*What to do*
Retype the records below exactly as they appear, but leave out any pictures.

::::

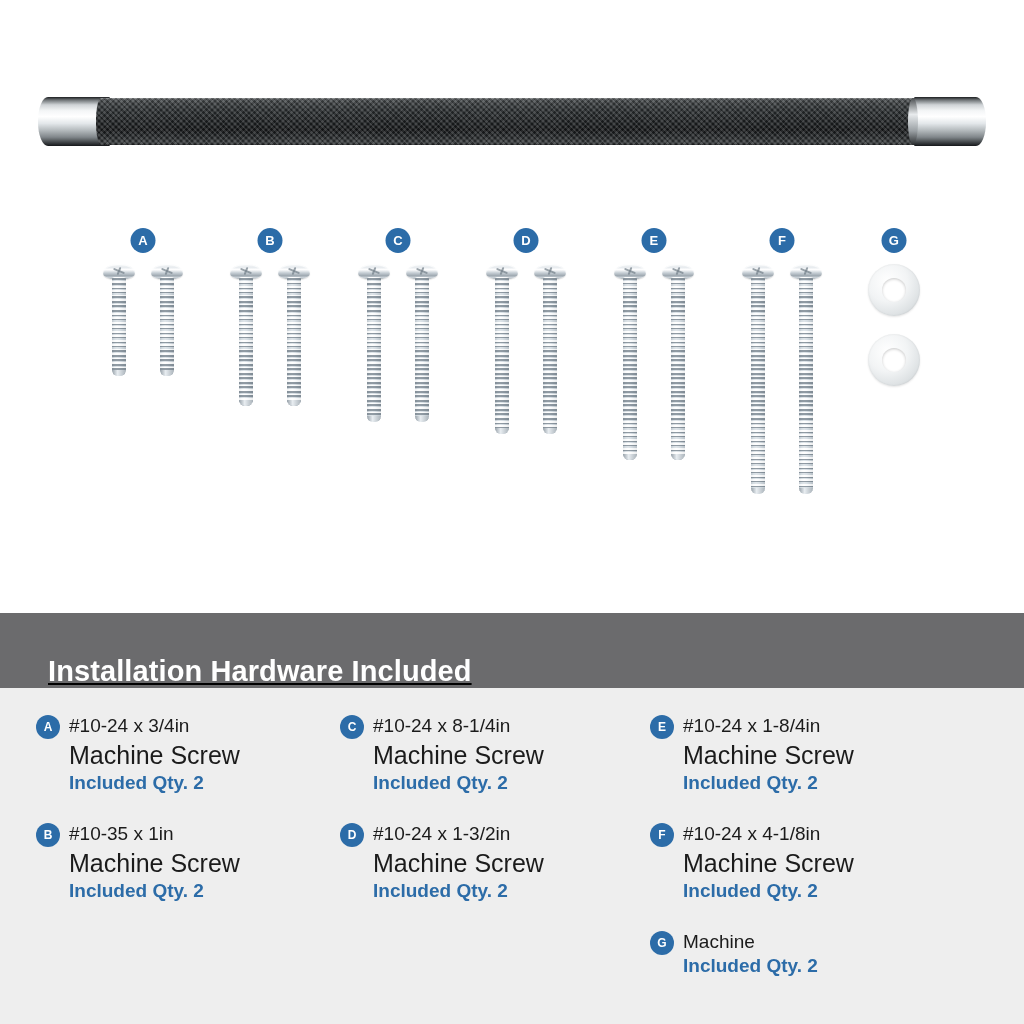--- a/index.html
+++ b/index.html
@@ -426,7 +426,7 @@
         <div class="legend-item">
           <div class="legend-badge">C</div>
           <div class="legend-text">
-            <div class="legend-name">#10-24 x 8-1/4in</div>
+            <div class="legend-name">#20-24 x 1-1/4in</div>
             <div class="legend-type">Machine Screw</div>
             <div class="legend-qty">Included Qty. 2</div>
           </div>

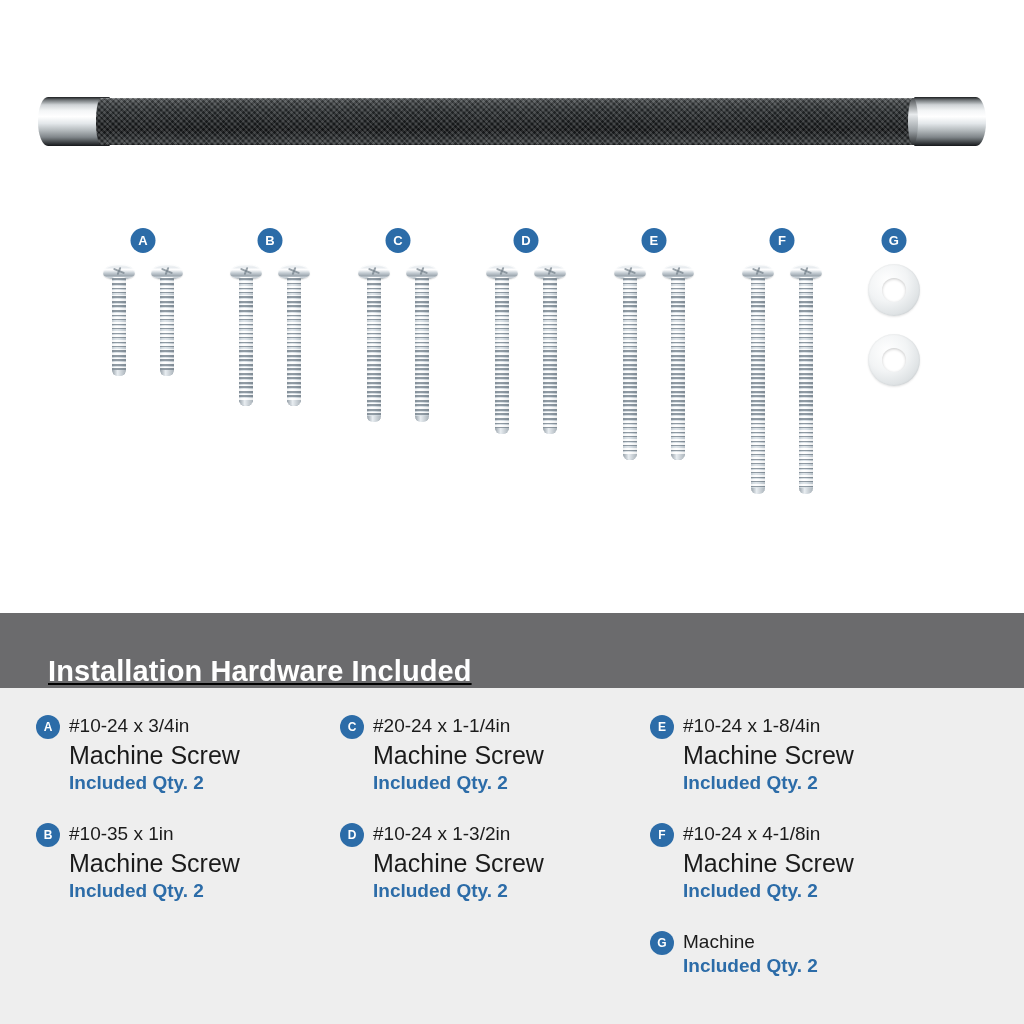--- a/index.html
+++ b/index.html
@@ -278,9 +278,10 @@
     white-space: nowrap;
   }
   .legend-type {
-    font-size: 25px;
+    font-size: 19px;
     color: #1b1b1b;
     font-weight: normal;
+    font-style: italic;
   }
   .legend-qty {
     font-size: 19px;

::::

*Finished task*
--- a/index.html
+++ b/index.html
@@ -426,7 +426,7 @@
         <div class="legend-item">
           <div class="legend-badge">C</div>
           <div class="legend-text">
-            <div class="legend-name">#10-24 x 8-1/4in</div>
+            <div class="legend-name">#20-24 x 1-1/4in</div>
             <div class="legend-type">Machine Screw</div>
             <div class="legend-qty">Included Qty. 2</div>
           </div>

--- a/index.html
+++ b/index.html
@@ -278,9 +278,10 @@
     white-space: nowrap;
   }
   .legend-type {
-    font-size: 25px;
+    font-size: 19px;
     color: #1b1b1b;
     font-weight: normal;
+    font-style: italic;
   }
   .legend-qty {
     font-size: 19px;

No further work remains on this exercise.